These quaint little sticky squares were all the rage before email took over.
Recently, I was sticking a stamp on a letter and one of my tutoring students asked me, “What are you doing? What IS that?”
In an age of email, texting, tweeting and Instagram, is the writing on the wall for letter writing?
Very thought-provoking question, isn’t it?
Birth and marriage announcements, expressions of love or anger, congratulations and sympathies were once the domain of the handwritten note.
I remember writing very long and elaborate letters. I would find a quiet time and place, carefully place all my different colored pens and fancy paper on the table . . . and write. Actually, I printed. The point is that I have sent hundreds of hand written/printed letters to friends and family over the years. I loved it. Letter writing was more than the sum of words. I felt it communicated that I cared. I loved to put my personal touch on letters. I used to write my children special letters to open when they were at camp or if I was away from them for a while. I would write the entire letter backwards so that they would have to put the letter up to the mirror to read it. They loved the element of surprise!

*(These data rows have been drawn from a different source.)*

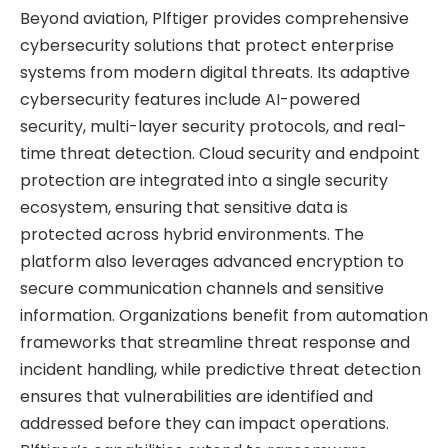
Beyond aviation, Plftiger provides comprehensive
cybersecurity solutions that protect enterprise
systems from modern digital threats. Its adaptive
cybersecurity features include AI-powered
security, multi-layer security protocols, and real-
time threat detection. Cloud security and endpoint
protection are integrated into a single security
ecosystem, ensuring that sensitive data is
protected across hybrid environments. The
platform also leverages advanced encryption to
secure communication channels and sensitive
information. Organizations benefit from automation
frameworks that streamline threat response and
incident handling, while predictive threat detection
ensures that vulnerabilities are identified and
addressed before they can impact operations.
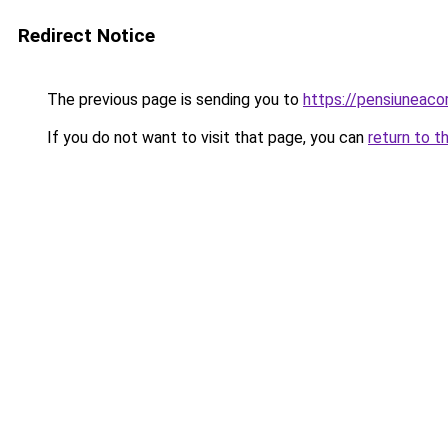
Redirect Notice
The previous page is sending you to
https://pensiuneac
If you do not want to visit that page, you can
return to t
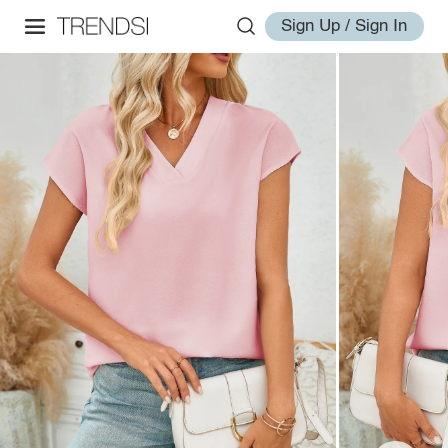
Sign Up / Sign In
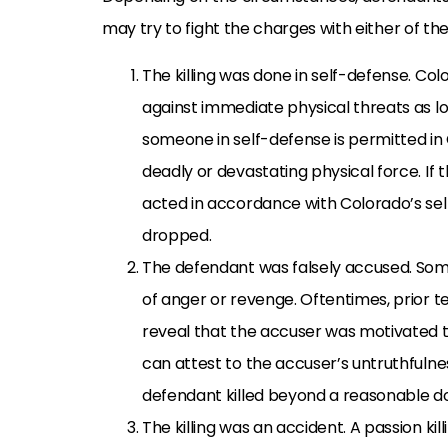
may try to fight the charges with either of th
The killing was done in self-defense. C
against immediate physical threats as lo
someone in self-defense is permitted in 
deadly or devastating physical force. I
acted in accordance with Colorado’s se
dropped.
The defendant was falsely accused. So
of anger or revenge. Oftentimes, prior
reveal that the accuser was motivated t
can attest to the accuser’s untruthfulne
defendant killed beyond a reasonable d
The killing was an accident. A passion kil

That was then – this is now and besides the little love letters that I give to my husband, I haven’t written a letter for a long time. What I have done is taken the time to send hand written cards to people to tell them how much I value them and those people have greatly appreciate the gesture.
Today kids are increasingly tapped out through cellphones and keyboards – fleeting, informal, destined to be consigned to the digital recycle bin, the scrap heap of history.
It’s true. Most children growing up in the digital age are uninterested in hand written letters. It seems old fashioned. They’ve probably never received a letter or written one. Call me “old” but I think that’s sad. Although schools are stil mandated to teach handwriting and cursive, it has definitely become less of a priority as kids get older. There are elementary schools that no longer teach cursive writing and I think that’s sad.
No matter what we think, cursive writing isn’t going to be used in the traditional way much longer. You can’t even apply to university without computers. So the change is here. David Booth, professor of curriculum at the Ontario Institute for Studies in Education
An envelope with a handwritten address is rare, beckoning the recipient to open it immediately. It happened to me a couple of nights ago. I stopped at our mailbox and there it was – nestled deep within the pile of flyers, bills and requests from charitable organizations, was a Christmas card. I couldn’t wait until we got home – I had to rip it open and read it in the car. When we got in the house, we made a point of putting our first Christmas in a special place and my husband promptly texted the sender a “thank you” note. Ironic, huh?